EXTRACT —
Segment Open
Case ID: br_16/html/0484-01.html
Source: Caselaw Access Project
Author: {"author": "ORINDA D. EVANS, District Judge.", "license": "Public Domain", "url": "https://static.case.law/"}
Date Created: 2024-08-24T03:29:51.129683

In re INTERNATIONAL HORIZONS, INC., et al. INTERNATIONAL HORIZONS, INC., et al. v. The COMMITTEE OF UNSECURED CREDITORS.
    Civ. A. No. C81-2127A.
    United States District Court, N. D. Georgia, Atlanta Division.
    Dec. 29, 1981.
    
      Dale M. Schwartz, Troutman, Sanders, Lockerman & Ashmore, David G. Bisbee, Bisbee & Parker, Atlanta, Ga., for Intern. Horizons.
    Alfred S. Lurey, Dennis S. Meir, Condé Thompson Cox, Kilpatrick & Cody, Atlanta, Ga., for Committee of Unsecured Creditors.
    Jeffrey M. Smith, Richard L. Shackel-ford, Trotter, Bondurant, Miller & Hishon, Atlanta, Ga., Robert Bartels, Touche Ross & Co., New York City, for Touche Ross & Co.
   ORDER

ORINDA D. EVANS, District Judge.

This case is a consolidated bankruptcy proceeding involving six related Debtors. The Committee of Unsecured Creditors (“Committee”) is seeking access to certain financial documents and workpapers in the possession of Touche Ross & Co. Touche Ross and Debtors strongly object to any such discovery, asserting the protection of the accountant-client privilege. On September 24, 1981, after the full consideration of the arguments raised by Touche Ross, the Bankruptcy Court, 14 B.R. 199, ordered Touche Ross to produce the requested documents. Debtors and Touche Ross appealed that order to this Court.

Before reaching the merits, the Court must decide whether it can hear this appeal at the present time. Touche Ross, a nonparty, objects to discovery of documents it claims are privileged. Requiring production before an appeal is heard would destroy the privilege, and effectively nullify Touche Ross’s interests in this case. Under these circumstances, the Fifth Circuit has held that an order requiring a nonparty to produce allegedly privileged documents is a final order and therefore is immediately appealable. Overby v. United States Fidelity and Guaranty Co., 224 F.2d 158 (5th Cir. 1955). The Court concludes that it can and must hear this appeal in order to protect the interests of Touche Ross, and to avoid rendering the claimed privilege illusory.

Rule 501 of the Federal Rules of Evidence is at the heart of this dispute. Before considering Touche Ross’s Rule 501 arguments, however, the Court will treat those arguments raised by Touche Ross which are independent of Rule 501. These arguments are based on Fed.R.Civ.P. 26 and on 26 U.S.C. § 6103.

The Rule 26 argument is two-fold. Touche Ross first contends that Rule 26(b)(4)(B) permits the discovery of its workpapers only on a showing of exceptional circumstances. This argument depends on Touche Ross’s characterization of itself as an “expert” in this case, because Rule 26(b)(4)(B) by its own terms applies only to discovery of “facts known or opinions held by an expert who has been retained or specially employed by another party in anticipation of litigation or preparation for trial and who is not expected to be called as a witness at trial.” The Court is well aware of Touche Ross’s reputation as an expert firm in the field of accounting; however, it is clear from the circumstances of Debtors’ employment of Touche Ross and the nature of the information sought by the Committee that Touche Ross is not an “expert who has been retained or specially employed by [Debtors] in anticipation of litigation” within the meaning of Rule 26(b)(4)(B). Alternatively, Touche Ross contends that the Committee is seeking discovery of documents “prepared in anticipation of litigation or for trial or for another party or by or for that other party’s representative,” and thus the Committee is required by Rule 26(b)(3) to demonstrate substantial need and difficulty of obtaining the information from alternative sources. The Court does not believe that in enacting Rule 26(b)(3) Congress intended to protect routine accounting documents prepared by an auditor who knew that litigation “might eventually result” from existing “friction” between his client and another, as Touche Ross argues.
Segment Closed
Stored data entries
Segment Open
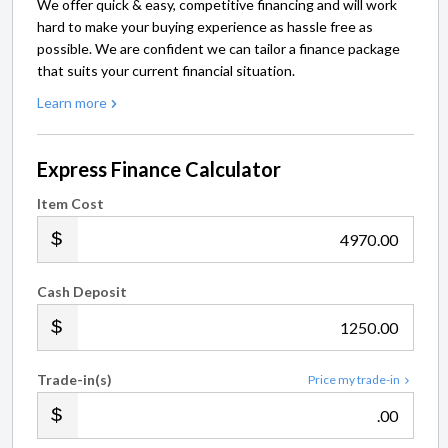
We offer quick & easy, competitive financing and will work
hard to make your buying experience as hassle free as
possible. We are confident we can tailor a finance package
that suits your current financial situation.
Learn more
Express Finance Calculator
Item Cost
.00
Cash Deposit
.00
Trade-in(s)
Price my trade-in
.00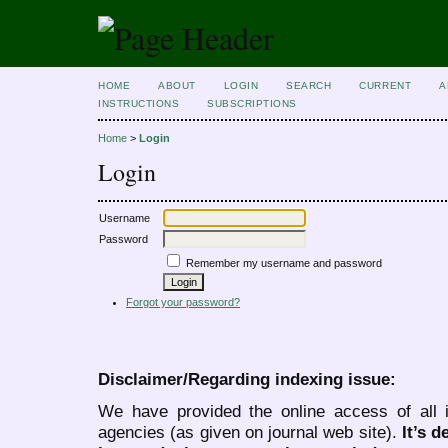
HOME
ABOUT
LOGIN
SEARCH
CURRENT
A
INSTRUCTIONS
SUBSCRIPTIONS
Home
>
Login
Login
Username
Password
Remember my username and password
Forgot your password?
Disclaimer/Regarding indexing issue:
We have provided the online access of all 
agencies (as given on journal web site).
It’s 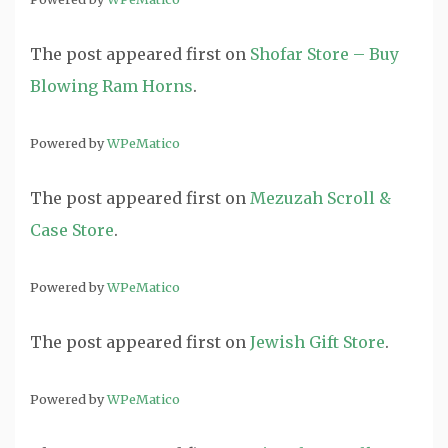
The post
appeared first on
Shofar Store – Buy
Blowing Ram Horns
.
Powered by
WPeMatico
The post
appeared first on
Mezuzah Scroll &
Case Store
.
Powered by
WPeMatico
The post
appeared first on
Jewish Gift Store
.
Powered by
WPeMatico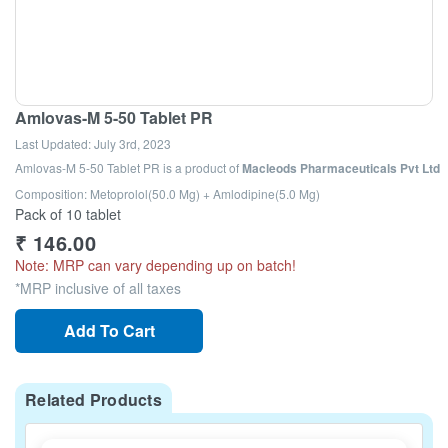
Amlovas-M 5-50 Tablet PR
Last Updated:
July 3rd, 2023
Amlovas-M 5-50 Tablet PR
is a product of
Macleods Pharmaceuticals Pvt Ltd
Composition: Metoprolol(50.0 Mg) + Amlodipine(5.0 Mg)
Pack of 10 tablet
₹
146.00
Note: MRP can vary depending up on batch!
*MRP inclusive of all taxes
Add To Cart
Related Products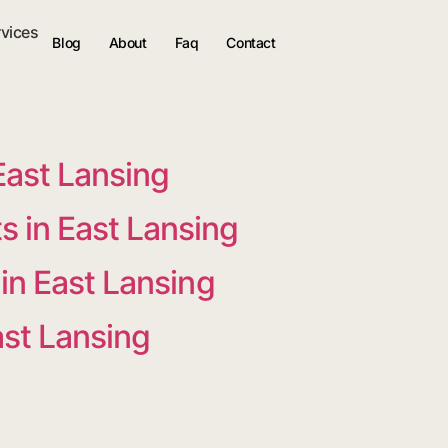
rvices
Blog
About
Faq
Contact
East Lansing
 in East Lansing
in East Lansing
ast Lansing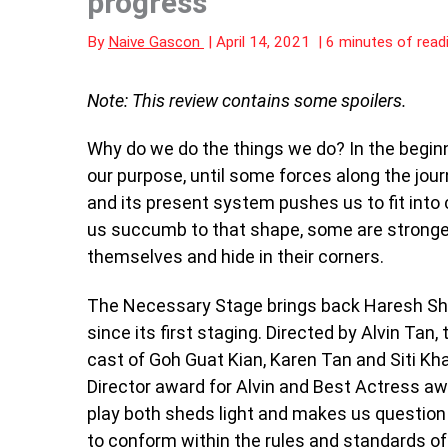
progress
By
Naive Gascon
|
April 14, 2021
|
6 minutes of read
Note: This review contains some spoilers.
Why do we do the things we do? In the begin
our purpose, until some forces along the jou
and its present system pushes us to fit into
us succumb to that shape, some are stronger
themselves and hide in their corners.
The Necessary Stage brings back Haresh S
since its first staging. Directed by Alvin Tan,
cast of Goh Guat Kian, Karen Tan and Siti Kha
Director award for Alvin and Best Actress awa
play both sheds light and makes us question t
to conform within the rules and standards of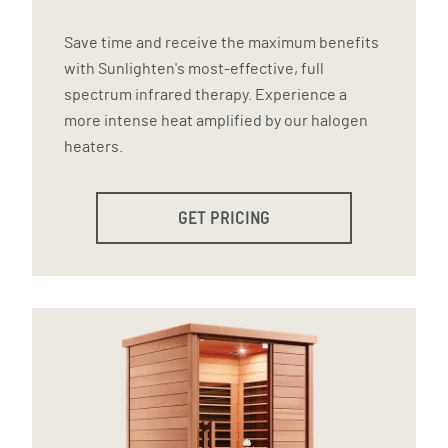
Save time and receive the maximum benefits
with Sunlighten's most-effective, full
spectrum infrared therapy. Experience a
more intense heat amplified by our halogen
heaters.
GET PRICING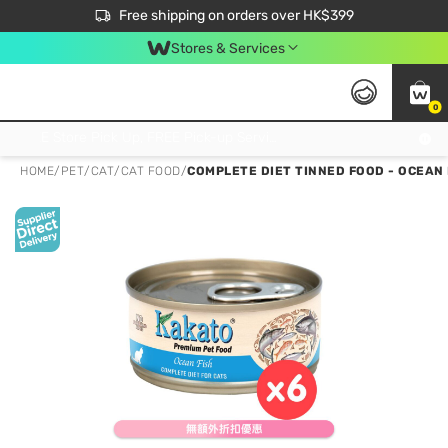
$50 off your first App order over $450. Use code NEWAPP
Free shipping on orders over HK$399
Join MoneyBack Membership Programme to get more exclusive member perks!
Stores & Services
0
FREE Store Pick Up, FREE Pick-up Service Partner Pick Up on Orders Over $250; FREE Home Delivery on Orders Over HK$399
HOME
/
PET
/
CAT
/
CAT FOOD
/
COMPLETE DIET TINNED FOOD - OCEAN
Segment Closed
TO DO —
**a.** Copy the passage of the court order from "Case ID: br_16/html/0484-01.html" to "for Committee of Unsecured Creditors." word for word.
**b.** According to the court order, on what date did the Bankruptcy Court order Touche Ross to produce the requested documents?
**c.** Summarize the court order in two sentences.

ANSWERS —
**a.**
Case ID: br_16/html/0484-01.html
Source: Caselaw Access Project
Author: {"author": "ORINDA D. EVANS, District Judge.", "license": "Public Domain", "url": "https://static.case.law/"}
Date Created: 2024-08-24T03:29:51.129683

In re INTERNATIONAL HORIZONS, INC., et al. INTERNATIONAL HORIZONS, INC., et al. v. The COMMITTEE OF UNSECURED CREDITORS.
    Civ. A. No. C81-2127A.
    United States District Court, N. D. Georgia, Atlanta Division.
    Dec. 29, 1981.
    
      Dale M. Schwartz, Troutman, Sanders, Lockerman & Ashmore, David G. Bisbee, Bisbee & Parker, Atlanta, Ga., for Intern. Horizons.
    Alfred S. Lurey, Dennis S. Meir, Condé Thompson Cox, Kilpatrick & Cody, Atlanta, Ga., for Committee of Unsecured Creditors.

**b.** September 24, 1981.

**c.** The Committee of Unsecured Creditors sought financial documents and workpapers held by Touche Ross, and after the Bankruptcy Court ordered their production, Debtors and Touche Ross appealed. The District Court held that it could hear the appeal immediately, and it rejected Touche Ross's Rule 26 arguments that it was a retained expert and that the documents were prepared in anticipation of litigation.